- _DIRECTIVE_:
Could you restate every entry word for word, leaving the pictures out?

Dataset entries
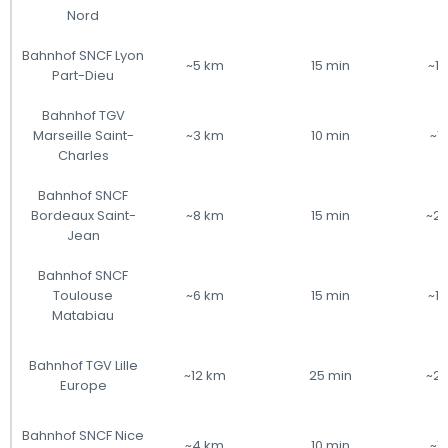
Nord
Bahnhof SNCF Lyon
~5 km
15 min
~1
Part-Dieu
Bahnhof TGV
Marseille Saint-
~3 km
10 min
~1
Charles
Bahnhof SNCF
Bordeaux Saint-
~8 km
15 min
~20
Jean
Bahnhof SNCF
Toulouse
~6 km
15 min
~1
Matabiau
Bahnhof TGV Lille
~12 km
25 min
~25
Europe
Bahnhof SNCF Nice
~4 km
10 min
~1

- _SOLUTION TO THE EXERCISE_:
Nord
Bahnhof SNCF Lyon
~5 km
15 min
~1
Part-Dieu
Bahnhof TGV
Marseille Saint-
~3 km
10 min
~1
Charles
Bahnhof SNCF
Bordeaux Saint-
~8 km
15 min
~20
Jean
Bahnhof SNCF
Toulouse
~6 km
15 min
~1
Matabiau
Bahnhof TGV Lille
~12 km
25 min
~25
Europe
Bahnhof SNCF Nice
~4 km
10 min
~1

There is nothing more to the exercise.